"Not everyone’s gonna believe, but that’s OK. They’ll get there when they get there." 10-year-old Anna Beam, when facing skepticism about her miraculous cure (Miracles from Heaven, 2016).
There is much time and money spent on positioning for our belief. This is politics. And some types of marketing. And almost all cable news. At worst, it's propaganda. At best, just groups of people drawing very tight circles around their perceptions. We all believe something even beyond that of public policy or personal consumption, we believe something about life's biggest questions, about meaning. As Tim Keller notes about faith, even non-belief is belief in something. We commit our lives somewhere, to a certain set of beliefs.
"I want to believe." The poster hangs in Fox Mulder's office in the TV Show the X-Files, depicting his insatiable quest for truth.
I recently co-taught a Sunday school class with my wife. We read an except from Heaven is for Real, the account of one child's sneak peek into the afterlife. We asked the kids what they thought about account. One young man raised his hand and said, "Here is a fun fact, that book is totally made up. His Dad made him say it." Not the start to class we were expecting. We redirected the conversation from the authority of the book to what they thought heaven might be like. They excitedly talked over each other for the next 15 minutes. The kids painted a fantastic image of what heaven might be, a glimpse:
- gardens and grass
- raindbows and trees
- people from history
- throne for Jesus
- extinct animals
- waterfalls and wildlife
- big churches and the disciples
- music and flowers
- light all the time
- no fear or sickness
- large temple insidea golden kingdom
One young man schrunched his forehead, widened his eyes, and responded as if he'd given deep thought to the question many times before. "There would be a long table. There is food and drink. The table just keeps getting bigger as more people come. Anyone can come. The food never runs out. No one feels like they shouldn't be there." And we're left speechless, kids teaching us extraordinary faith.

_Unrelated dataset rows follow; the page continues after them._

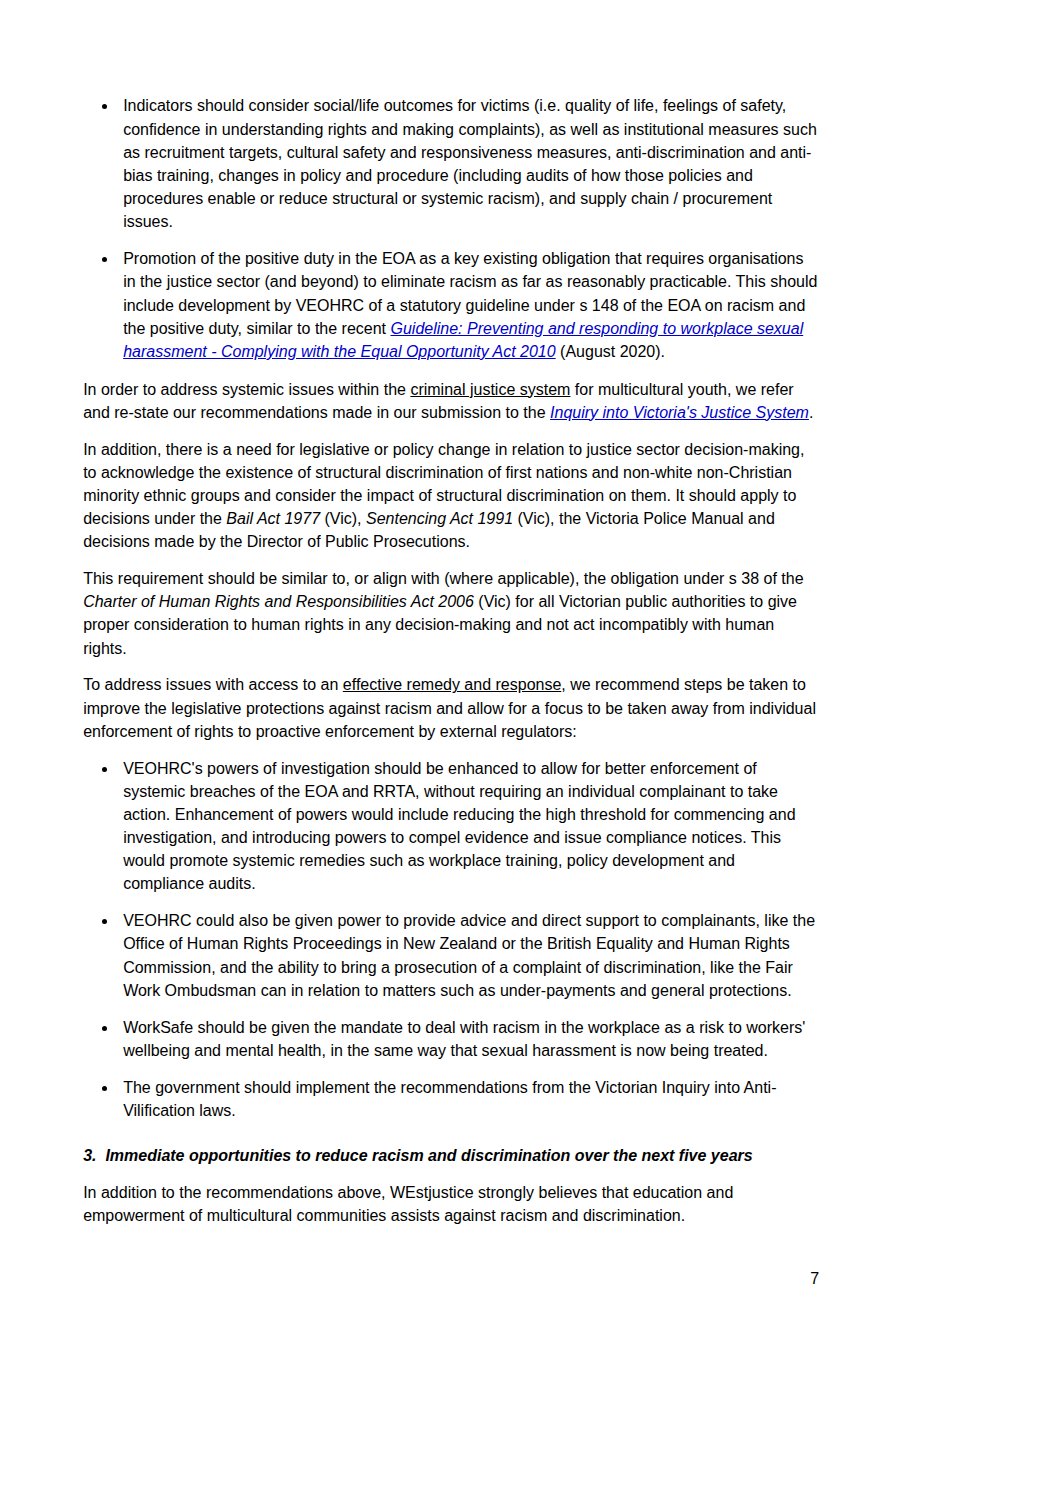Indicators should consider social/life outcomes for victims (i.e. quality of life, feelings of safety, confidence in understanding rights and making complaints), as well as institutional measures such as recruitment targets, cultural safety and responsiveness measures, anti-discrimination and anti-bias training, changes in policy and procedure (including audits of how those policies and procedures enable or reduce structural or systemic racism), and supply chain / procurement issues.
Promotion of the positive duty in the EOA as a key existing obligation that requires organisations in the justice sector (and beyond) to eliminate racism as far as reasonably practicable. This should include development by VEOHRC of a statutory guideline under s 148 of the EOA on racism and the positive duty, similar to the recent Guideline: Preventing and responding to workplace sexual harassment - Complying with the Equal Opportunity Act 2010 (August 2020).
In order to address systemic issues within the criminal justice system for multicultural youth, we refer and re-state our recommendations made in our submission to the Inquiry into Victoria's Justice System.
In addition, there is a need for legislative or policy change in relation to justice sector decision-making, to acknowledge the existence of structural discrimination of first nations and non-white non-Christian minority ethnic groups and consider the impact of structural discrimination on them. It should apply to decisions under the Bail Act 1977 (Vic), Sentencing Act 1991 (Vic), the Victoria Police Manual and decisions made by the Director of Public Prosecutions.
This requirement should be similar to, or align with (where applicable), the obligation under s 38 of the Charter of Human Rights and Responsibilities Act 2006 (Vic) for all Victorian public authorities to give proper consideration to human rights in any decision-making and not act incompatibly with human rights.
To address issues with access to an effective remedy and response, we recommend steps be taken to improve the legislative protections against racism and allow for a focus to be taken away from individual enforcement of rights to proactive enforcement by external regulators:
VEOHRC's powers of investigation should be enhanced to allow for better enforcement of systemic breaches of the EOA and RRTA, without requiring an individual complainant to take action. Enhancement of powers would include reducing the high threshold for commencing and investigation, and introducing powers to compel evidence and issue compliance notices. This would promote systemic remedies such as workplace training, policy development and compliance audits.
VEOHRC could also be given power to provide advice and direct support to complainants, like the Office of Human Rights Proceedings in New Zealand or the British Equality and Human Rights Commission, and the ability to bring a prosecution of a complaint of discrimination, like the Fair Work Ombudsman can in relation to matters such as under-payments and general protections.
WorkSafe should be given the mandate to deal with racism in the workplace as a risk to workers' wellbeing and mental health, in the same way that sexual harassment is now being treated.
The government should implement the recommendations from the Victorian Inquiry into Anti-Vilification laws.
3. Immediate opportunities to reduce racism and discrimination over the next five years
In addition to the recommendations above, WEstjustice strongly believes that education and empowerment of multicultural communities assists against racism and discrimination.
7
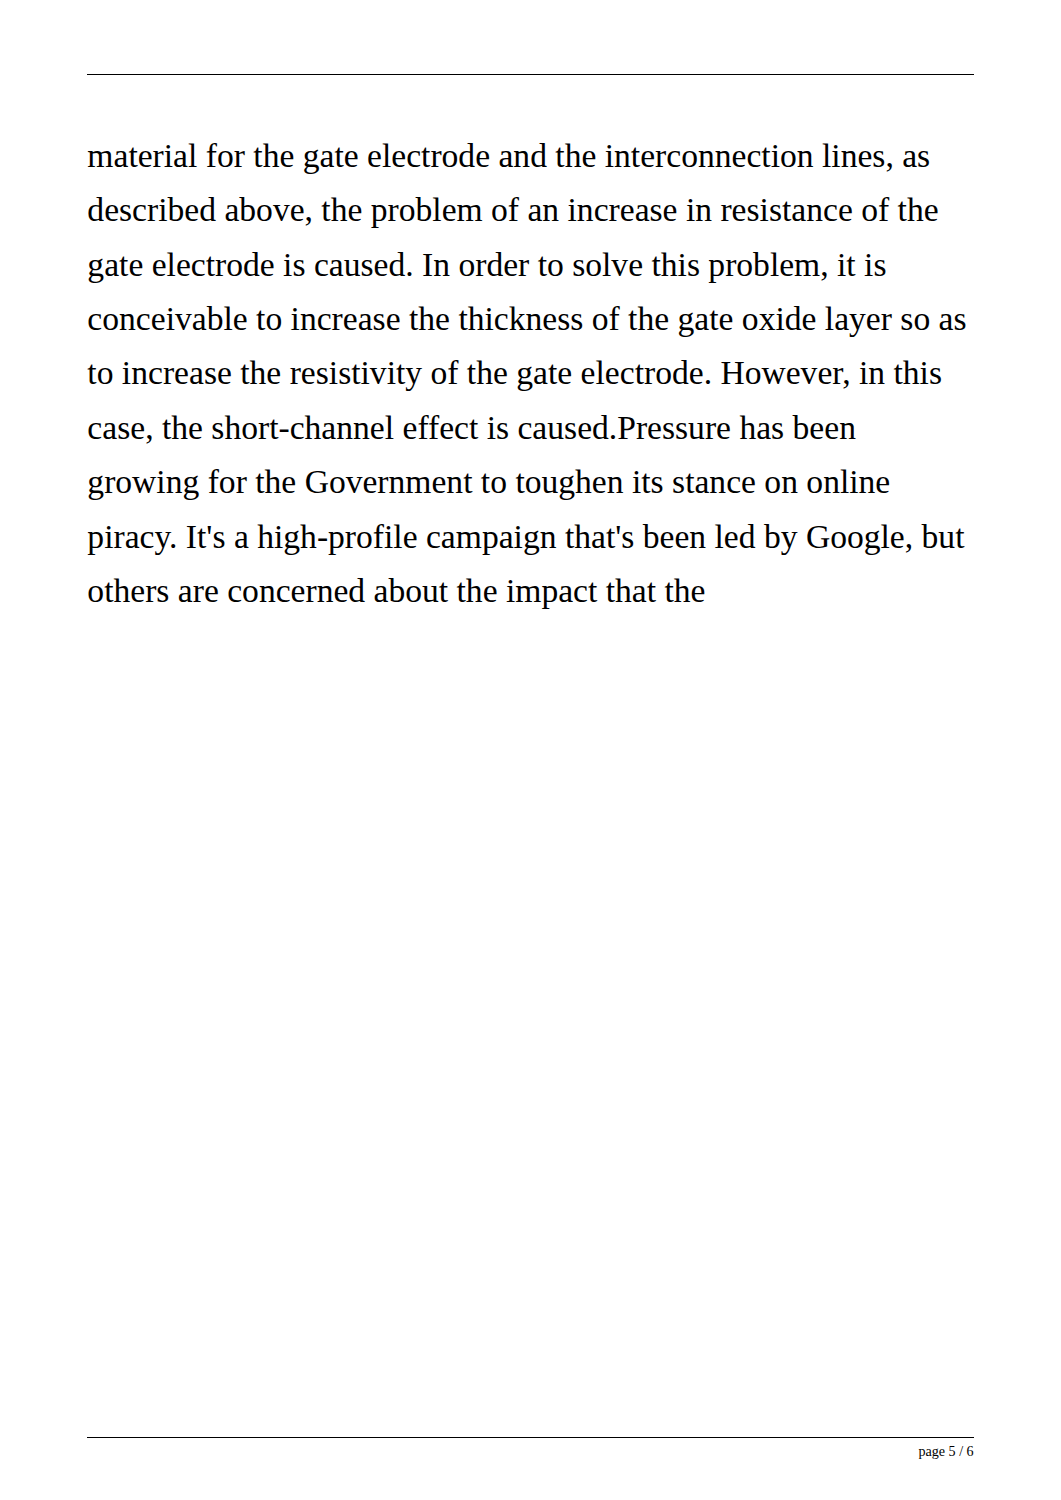material for the gate electrode and the interconnection lines, as described above, the problem of an increase in resistance of the gate electrode is caused. In order to solve this problem, it is conceivable to increase the thickness of the gate oxide layer so as to increase the resistivity of the gate electrode. However, in this case, the short-channel effect is caused.Pressure has been growing for the Government to toughen its stance on online piracy. It's a high-profile campaign that's been led by Google, but others are concerned about the impact that the
page 5 / 6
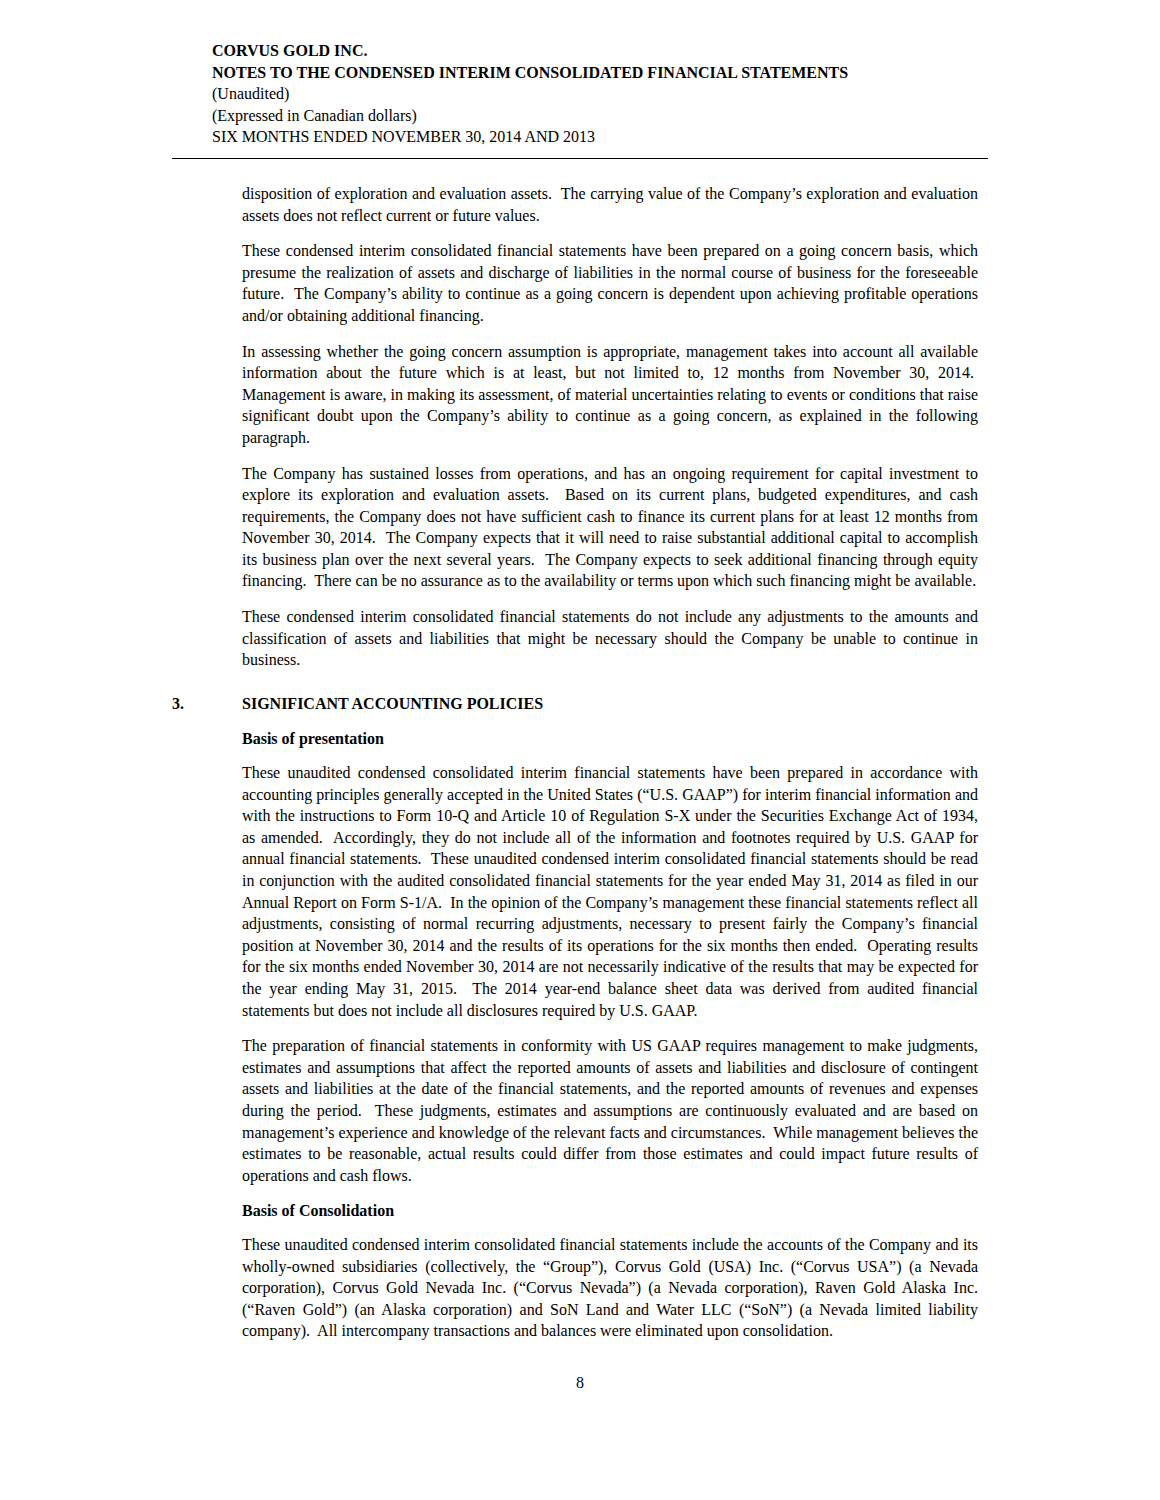Corvus Gold Inc.
Notes to the Condensed Interim Consolidated Financial Statements
(Unaudited)
(Expressed in Canadian dollars)
SIX MONTHS ENDED NOVEMBER 30, 2014 AND 2013
disposition of exploration and evaluation assets. The carrying value of the Company’s exploration and evaluation assets does not reflect current or future values.
These condensed interim consolidated financial statements have been prepared on a going concern basis, which presume the realization of assets and discharge of liabilities in the normal course of business for the foreseeable future. The Company’s ability to continue as a going concern is dependent upon achieving profitable operations and/or obtaining additional financing.
In assessing whether the going concern assumption is appropriate, management takes into account all available information about the future which is at least, but not limited to, 12 months from November 30, 2014. Management is aware, in making its assessment, of material uncertainties relating to events or conditions that raise significant doubt upon the Company’s ability to continue as a going concern, as explained in the following paragraph.
The Company has sustained losses from operations, and has an ongoing requirement for capital investment to explore its exploration and evaluation assets. Based on its current plans, budgeted expenditures, and cash requirements, the Company does not have sufficient cash to finance its current plans for at least 12 months from November 30, 2014. The Company expects that it will need to raise substantial additional capital to accomplish its business plan over the next several years. The Company expects to seek additional financing through equity financing. There can be no assurance as to the availability or terms upon which such financing might be available.
These condensed interim consolidated financial statements do not include any adjustments to the amounts and classification of assets and liabilities that might be necessary should the Company be unable to continue in business.
3. Significant Accounting Policies
Basis of presentation
These unaudited condensed consolidated interim financial statements have been prepared in accordance with accounting principles generally accepted in the United States (“U.S. GAAP”) for interim financial information and with the instructions to Form 10-Q and Article 10 of Regulation S-X under the Securities Exchange Act of 1934, as amended. Accordingly, they do not include all of the information and footnotes required by U.S. GAAP for annual financial statements. These unaudited condensed interim consolidated financial statements should be read in conjunction with the audited consolidated financial statements for the year ended May 31, 2014 as filed in our Annual Report on Form S-1/A. In the opinion of the Company’s management these financial statements reflect all adjustments, consisting of normal recurring adjustments, necessary to present fairly the Company’s financial position at November 30, 2014 and the results of its operations for the six months then ended. Operating results for the six months ended November 30, 2014 are not necessarily indicative of the results that may be expected for the year ending May 31, 2015. The 2014 year-end balance sheet data was derived from audited financial statements but does not include all disclosures required by U.S. GAAP.
The preparation of financial statements in conformity with US GAAP requires management to make judgments, estimates and assumptions that affect the reported amounts of assets and liabilities and disclosure of contingent assets and liabilities at the date of the financial statements, and the reported amounts of revenues and expenses during the period. These judgments, estimates and assumptions are continuously evaluated and are based on management’s experience and knowledge of the relevant facts and circumstances. While management believes the estimates to be reasonable, actual results could differ from those estimates and could impact future results of operations and cash flows.
Basis of Consolidation
These unaudited condensed interim consolidated financial statements include the accounts of the Company and its wholly-owned subsidiaries (collectively, the “Group”), Corvus Gold (USA) Inc. (“Corvus USA”) (a Nevada corporation), Corvus Gold Nevada Inc. (“Corvus Nevada”) (a Nevada corporation), Raven Gold Alaska Inc. (“Raven Gold”) (an Alaska corporation) and SoN Land and Water LLC (“SoN”) (a Nevada limited liability company). All intercompany transactions and balances were eliminated upon consolidation.
8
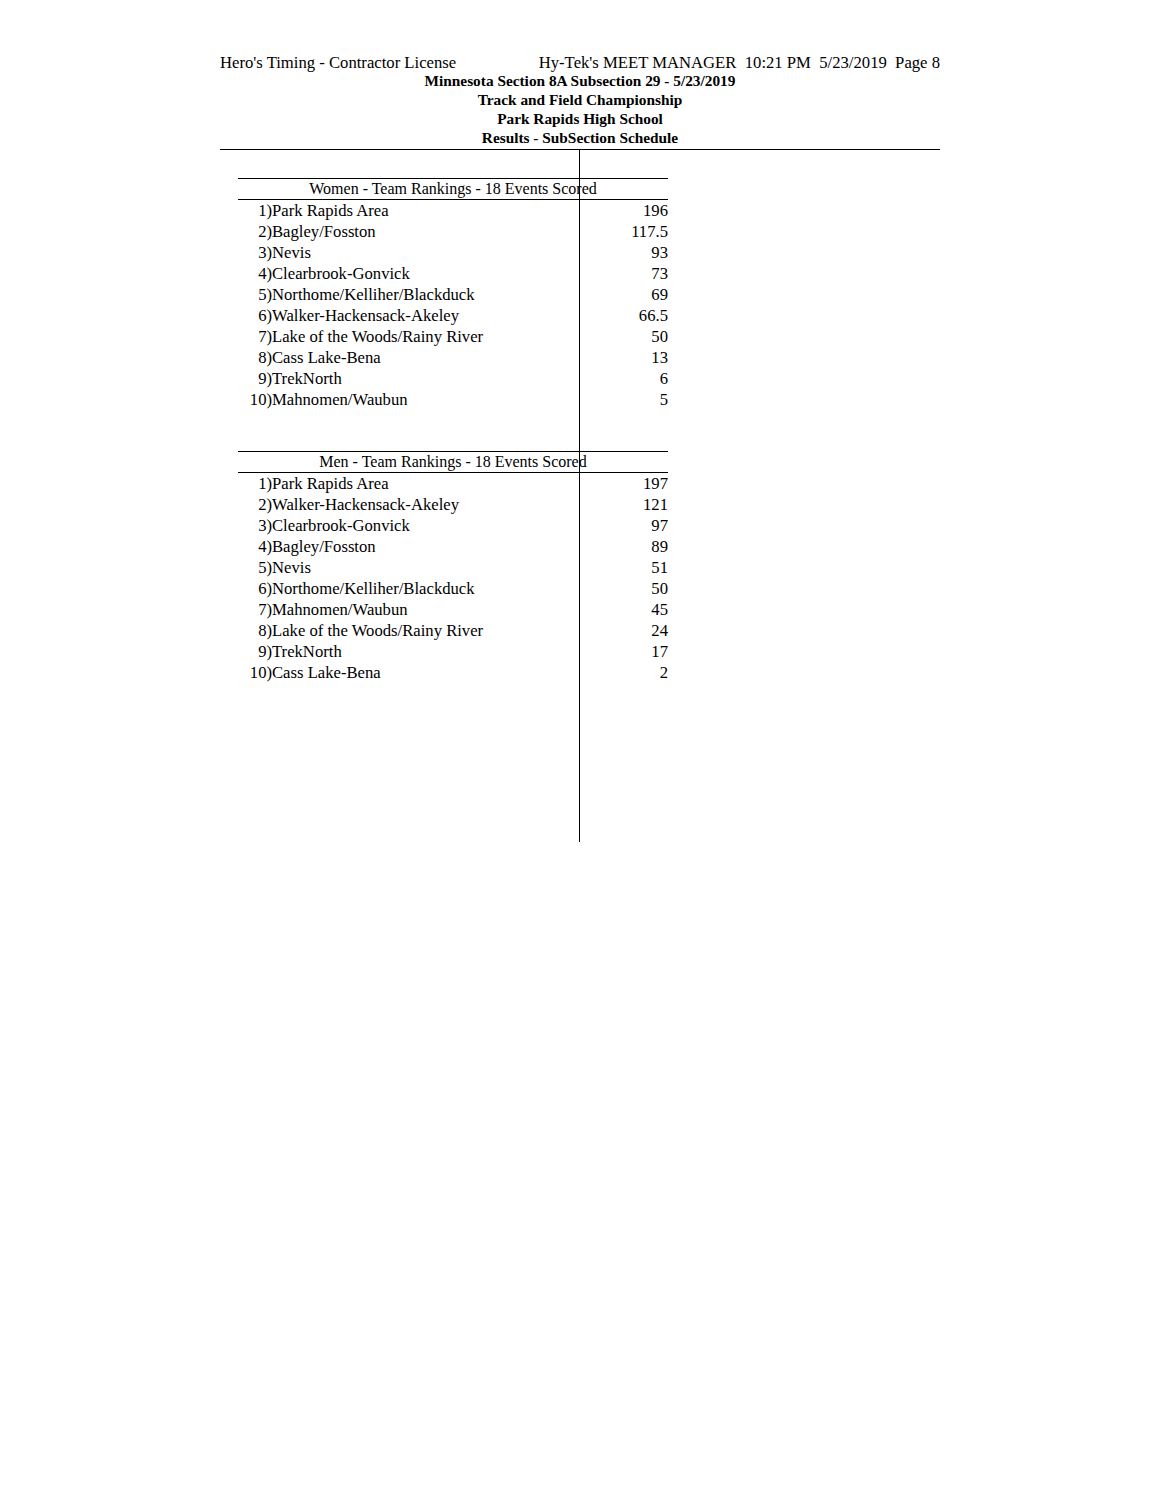Hero's Timing - Contractor License
Hy-Tek's MEET MANAGER 10:21 PM 5/23/2019 Page 8
Minnesota Section 8A Subsection 29 - 5/23/2019 Track and Field Championship Park Rapids High School Results - SubSection Schedule
Women - Team Rankings - 18 Events Scored
| 1) | Park Rapids Area | 196 |
| 2) | Bagley/Fosston | 117.5 |
| 3) | Nevis | 93 |
| 4) | Clearbrook-Gonvick | 73 |
| 5) | Northome/Kelliher/Blackduck | 69 |
| 6) | Walker-Hackensack-Akeley | 66.5 |
| 7) | Lake of the Woods/Rainy River | 50 |
| 8) | Cass Lake-Bena | 13 |
| 9) | TrekNorth | 6 |
| 10) | Mahnomen/Waubun | 5 |
Men - Team Rankings - 18 Events Scored
| 1) | Park Rapids Area | 197 |
| 2) | Walker-Hackensack-Akeley | 121 |
| 3) | Clearbrook-Gonvick | 97 |
| 4) | Bagley/Fosston | 89 |
| 5) | Nevis | 51 |
| 6) | Northome/Kelliher/Blackduck | 50 |
| 7) | Mahnomen/Waubun | 45 |
| 8) | Lake of the Woods/Rainy River | 24 |
| 9) | TrekNorth | 17 |
| 10) | Cass Lake-Bena | 2 |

In this age of internet paranoia and fear-based revoluations, the innocent hope of children is refreshing, like waterfalls and wildlife. In Matthew 18, it's recorded that Jesus said unless we embrace the humility and faith of children, we'd never see the kingdom of heaven. I think pure belief children bring was refreshing for him too, like rainbows and trees.
"Ya gotta believe." The rallying cry of the '73 Mets prompting a late summer tear back into contention.
When I'm approach the tee box, I'm hoping the ball doesn't careen off a tree or another player, imagining that it might. I don't believe that I'll hit it 300 yards down the middle of the fairway. And most times, I don't. The worst part of my golf game and, at times my life, is my unbelief.
A child's imagination constantly reshapes what is into what could be, like having a table that only grows with provision in a world of hungry people. Jesus often made a point to recognize the faith of others. Notable faith almost always preceeded miracles. I wonder if that's why Anna Beam was healed. Or the Mets climbed back into contention.
Author Donald Miller said "One of the things that gives me hope is that even with all the tragedy that happens in the world, the Bible says that when we get to heaven there will be a wedding and there will be [celebration] and there will be dancing." This, I believe.